An unflinchingly honest read. Definitely not pleasant, but certainly important.

‘Not Just Jane:Rediscovering Seven Amazing Women Writers Who Transformed British Literature’ – Shelley DeWees

Not Just Jane

Due for publication in October 2016, I have to thank the publishers and edelweiss for allowing me the opportunity to review this prior to publication.

Most of us are aware of the Bronte sisters and Jane Austen, but this meticulously researched piece of writing asks us to consider some of the other female writers of the same period. As an English graduate who had not heard of most of these writers it highlighted for me just how the Literary Canon is shaped by the politics and beliefs of others.

The writer’s passion for her subject is evident, and I found this an absorbing read. I don’t know how easy it will be to find some of these writings, but I am keen to try and find some of them.

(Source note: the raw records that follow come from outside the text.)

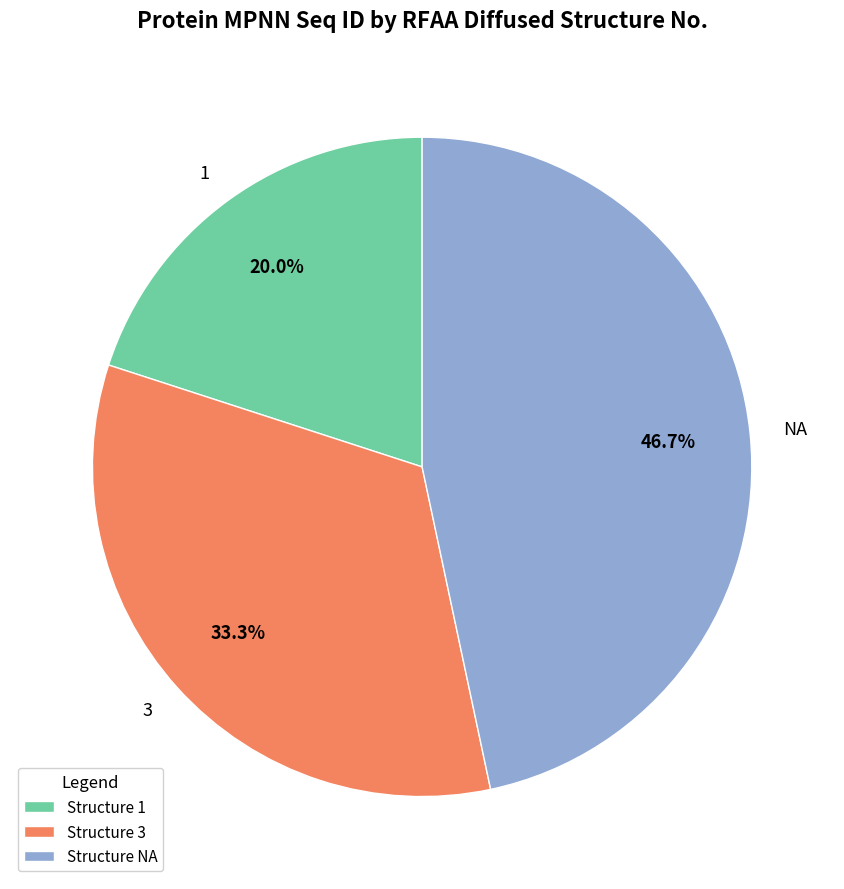

To the nearest percent, what percentage of the pie is NA?

47%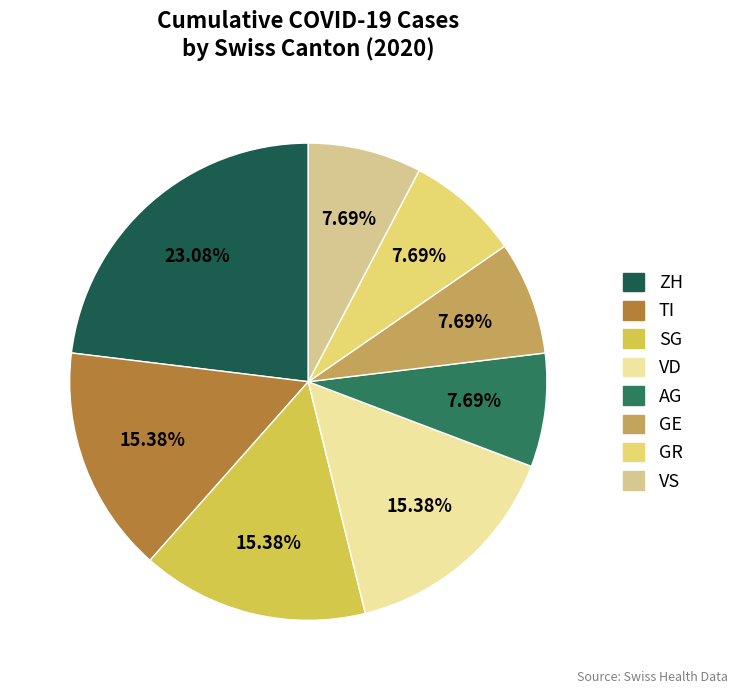

How many slices are in this pie chart?

8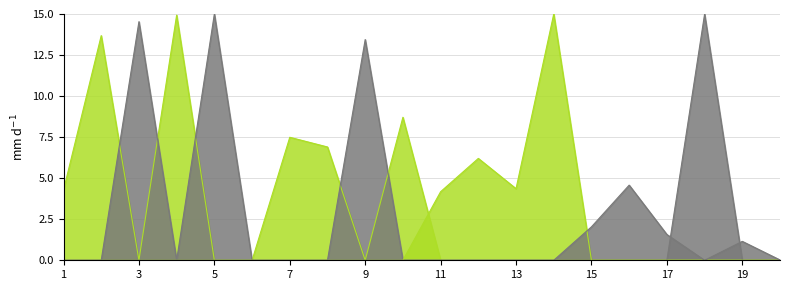

At how many categories does at least one series exceed 14?

5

‘The Wicked Boy: The Mystery of a Victorian Child Murderer’ – Kate Summerscale

The Wicked Boy


Thank you to NetGalley and the publishers for the advance copy of this novel. Just as with ‘The Suspicions of Mr Whicher’, I was absorbed by this meticulously researched and fascinating story.

Set in 1895, we see 13 year old Robert and his younger brother, Nattie, spending money that it seems they should not have. They tell neighbours that their mother has gone to visit relatives in Liverpool, and they have been left in the care of a family friend. For ten days their behaviour is not seen as out of the ordinary. Our suspicions are raised by comments about a foul smell coming from the home and Robert pawning much-loved possessions to obtain money.

It is not until their aunt becomes suspicious and forces her way into the family home that we learn the source of the smell. The badly decomposed body of their mother is found upstairs in her bedroom, and Robert confesses to matricide.
Summerscale takes us through the trial at the Old Bailey and details of what happened next. This was packed full of information about the case, but it also included a wealth of details about life and attitudes of the time. We are told of the plea that Robert was insane, and I could not help but be shocked by the generally held beliefs about the effects of educating the poor.

When Robert is sentenced to imprisonment in Broadmoor, that could have been the end of it. What follows seems more a work of fiction, but we learn of the chance Robert was given to start a new life and the way he seizes this opportunity. This, for me, was what made the story special.

‘The Unmumsy Mum’ – Sarah Turner

The Unmumsy Mum

Though it’s title suggests the target audience of this book will mainly be mothers, I think any parent who has ever had “one of those days” will likely empathise with at least one part of this.

Some of the sentiments within were painfully close to the bone; others less so. Frank, honest…and laugh-out-loud funny at times.